Exercise text
◇ ◇ ◇ ◇
`IndexError` in `cross_device_ops` with `MultiWorkerMirroredStrategy`

Hello mlcommons teams!

When using MultiWorkerMirroredStrategy, it has been observed that the cross_device_ops raises an IndexError during optimizer.apply_gradient().

https://github.com/mlcommons/training/blob/87405ce77af1512bdf6b14288f52cd3fafa3cb71/image_classification/tensorflow2/resnet_runnable.py#L323-L324

https://github.com/tensorflow/tensorflow/blob/64918868e2154b06c7479347a59a4230f785e9fa/tensorflow/python/distribute/cross_device_ops.py#L1140-L1142

Summary: When utilizing MultiWorkerMirroredStrategy in a distributed training setup, an IndexError is encountered during the execution of optimizer.apply_gradients(), specifically within the cross_device_ops component.

for per_replica in reversed(per_replica_values):
  for i in range(len(self._devices)):
    values_by_device[i].append(per_replica.values[i])

Details:

Environment:
- TensorFlow Version: 2.4.0
- Cluster Setup: Multi-node with 2 nodes
- Strategy: MultiWorkerMirroredStrategy
Issue Description: During the training process, specifically at the point of executing optimizer.apply_gradients(), an IndexError is raised from the cross_device_ops component. This error disrupts the training workflow, preventing successful completion of the training process across multiple nodes.
Reproduction Steps:
1. Configure the cluster environment with appropriate TF_CONFIG settings for multi-node operation.
2. Initialize MultiWorkerMirroredStrategy within the training script.
3. Execute the training script which involves defining a model, compiling it, and calling model.fit() on the distributed dataset.
4. Observe the occurrence of IndexError during the optimizer.apply_gradients() call.

num_gpus=8
num_workers=2
# $WORKER_ID will be 0 to host0 and 1 to host1.
◇ ◇ ◇ ◇
Parts of the exercise
- A) Answer from the bug report, one line each: (i) Which TensorFlow version is listed? (ii) How many nodes does the cluster setup have? (iii) What value is num_gpus set to?
- B) Copy out the part of the bug report that opens with the words containing "2. Initialize MultiWorkerMirroredStrategy" and closes with "1 to host1.".

Recorded information
◇ ◇ ◇ ◇
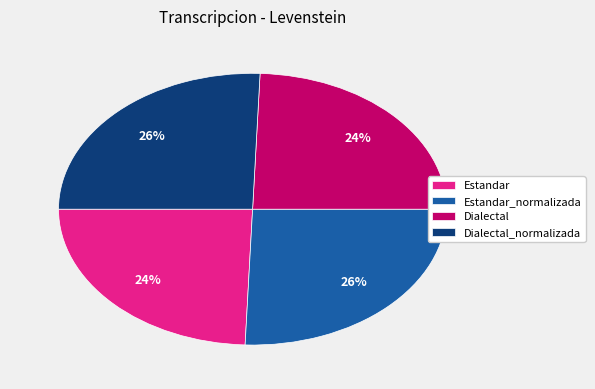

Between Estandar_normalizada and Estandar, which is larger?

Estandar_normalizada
◇ ◇ ◇ ◇
Solutions to the tasks
- A)
(i) 2.4.0
(ii) 2
(iii) 8

- B)
2. Initialize MultiWorkerMirroredStrategy within the training script.
3. Execute the training script which involves defining a model, compiling it, and calling model.fit() on the distributed dataset.
4. Observe the occurrence of IndexError during the optimizer.apply_gradients() call.

num_gpus=8
num_workers=2
# $WORKER_ID will be 0 to host0 and 1 to host1.